Eu fico tensa com isso.

Uma risada ressoa profundamente em seu peito.

— Não se preocupe, querida Sara. — Diz ele. — Eu não estou me

apegando aos meus antigos modos. — Ele pega minha mão e

pressiona-a ao seu coração. A batida constante pulsa na palma da

minha mão.

— Pelo contrário, eu sou seu vencedor. Viu, eu vim conquistar

esta terra e seu povo. — Ele explicou. — Mas ao invés disso, um dos

seus me conquistou.
Eu sei que meus olhos ficaram suaves. É uma boa razão — não,

uma ótima razão — que faz meus dedos se curvarem.

Puxando sua cabeça para baixo, eu o beijo, meus lábios fazendo

um longo e lânguido trabalho na tarefa.

Quando o beijo termina, pergunto: — O que acontece agora?

— Nós vamos embora ou ficamos e esperamos que o mundo

aprenda como aprendi. E de qualquer forma, fazemos isso juntos, por

todos os minutos que nos restam.


Ano 10 pós-Cavaleiro

O sol está se pondo quando acontece.

Victor abaixa seu livro, batendo nas minhas pernas, que estão

sobre seu colo.

Eu olho acima de meu próprio livro, meu olhar indo de seu livro

ao seu rosto pálido.

— O que foi?

Delicadamente, Victor move minhas pernas de lado e fica de pé.

Ele caminha um pouco antes de inclinar-se contra a parede.

Deixei meu próprio livro de lado, alarmada. Basicamente tenho

que chutar um caminho através dos dispersados brinquedos infantis

para chegar até ele.

— O que foi? — Eu pergunto.

Ele está tendo um ataque de coração?

Isso é possível?
Quando ele encontra meus olhos, há uma antiga tormenta

familiar neles. — Você pode ter me impedido anos atrás, Sara, mas

seu medo... — Ele diz, seus olhos indo para nossa casa ampla com

varanda, com vista ao Pacífico. — Eu não posso impedir meus irmãos.

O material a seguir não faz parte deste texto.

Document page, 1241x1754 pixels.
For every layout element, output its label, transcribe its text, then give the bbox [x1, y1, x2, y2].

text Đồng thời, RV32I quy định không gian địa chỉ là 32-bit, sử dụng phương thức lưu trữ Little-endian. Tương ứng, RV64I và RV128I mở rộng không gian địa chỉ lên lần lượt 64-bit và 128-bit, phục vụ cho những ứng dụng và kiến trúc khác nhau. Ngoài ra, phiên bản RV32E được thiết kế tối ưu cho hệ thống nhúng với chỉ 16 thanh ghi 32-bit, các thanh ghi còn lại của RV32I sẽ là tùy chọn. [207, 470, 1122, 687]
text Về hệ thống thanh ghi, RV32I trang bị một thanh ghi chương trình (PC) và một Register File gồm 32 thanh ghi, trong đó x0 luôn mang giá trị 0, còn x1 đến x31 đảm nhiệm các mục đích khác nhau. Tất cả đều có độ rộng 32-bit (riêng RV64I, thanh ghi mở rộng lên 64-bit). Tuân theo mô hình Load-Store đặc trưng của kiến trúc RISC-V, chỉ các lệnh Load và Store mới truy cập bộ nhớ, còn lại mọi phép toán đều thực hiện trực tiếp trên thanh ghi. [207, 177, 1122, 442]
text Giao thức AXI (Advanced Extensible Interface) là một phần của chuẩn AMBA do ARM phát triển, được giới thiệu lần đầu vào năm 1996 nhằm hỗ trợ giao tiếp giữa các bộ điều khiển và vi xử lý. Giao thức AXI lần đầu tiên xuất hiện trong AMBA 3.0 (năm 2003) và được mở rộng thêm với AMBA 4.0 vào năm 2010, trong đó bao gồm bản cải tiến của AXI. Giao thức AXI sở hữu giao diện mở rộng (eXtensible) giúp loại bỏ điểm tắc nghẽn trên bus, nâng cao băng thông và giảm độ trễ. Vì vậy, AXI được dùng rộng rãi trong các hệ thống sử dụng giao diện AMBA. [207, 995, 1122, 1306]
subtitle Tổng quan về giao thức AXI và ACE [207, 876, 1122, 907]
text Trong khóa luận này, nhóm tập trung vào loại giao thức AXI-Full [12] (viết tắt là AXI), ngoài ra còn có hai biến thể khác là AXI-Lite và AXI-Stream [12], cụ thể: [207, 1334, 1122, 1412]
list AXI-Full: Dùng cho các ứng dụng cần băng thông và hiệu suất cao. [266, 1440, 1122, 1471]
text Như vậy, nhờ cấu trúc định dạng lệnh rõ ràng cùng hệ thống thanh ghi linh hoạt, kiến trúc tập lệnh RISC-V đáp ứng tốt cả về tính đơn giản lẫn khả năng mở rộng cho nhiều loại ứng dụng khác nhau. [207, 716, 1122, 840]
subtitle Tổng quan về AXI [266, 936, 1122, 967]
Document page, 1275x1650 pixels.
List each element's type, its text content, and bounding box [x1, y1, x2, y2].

Um frio desliza por mim. Nós não falamos sobre isso em meses.

Para que venha agora e assim repentinamente…

Victor sai, conduzido por uma força que não posso sentir e

desamparada o sigo.

Ele fica na varanda, suas mãos agarrando o corrimão tão forte

que posso ouvir a madeira começando a lascar. Incrível pensar que

aquelas mãos possam me segurar suavemente como também podem

fazer isso.

— A roda do destino foi colocada em movimento. — Ele diz. —

Ainda gira sem minha ajuda.

Apesar do meu desconforto, passo meus dedos sobre a sua mão,

sob meu toque, sua força contra o corrimão afrouxa.

— Eu posso sentir. — Ele diz, não se incomodando em encontrar

meu olhar. Seus olhos movem-se inquietos sobre a terra. — Meu

irmão está acordando.


Eu fico fria novamente. — O que?

Ele não olha para mim, seu corpo tem uma postura rígida.

— Ore pelo mundo, querida Sara. A guerra está chegando.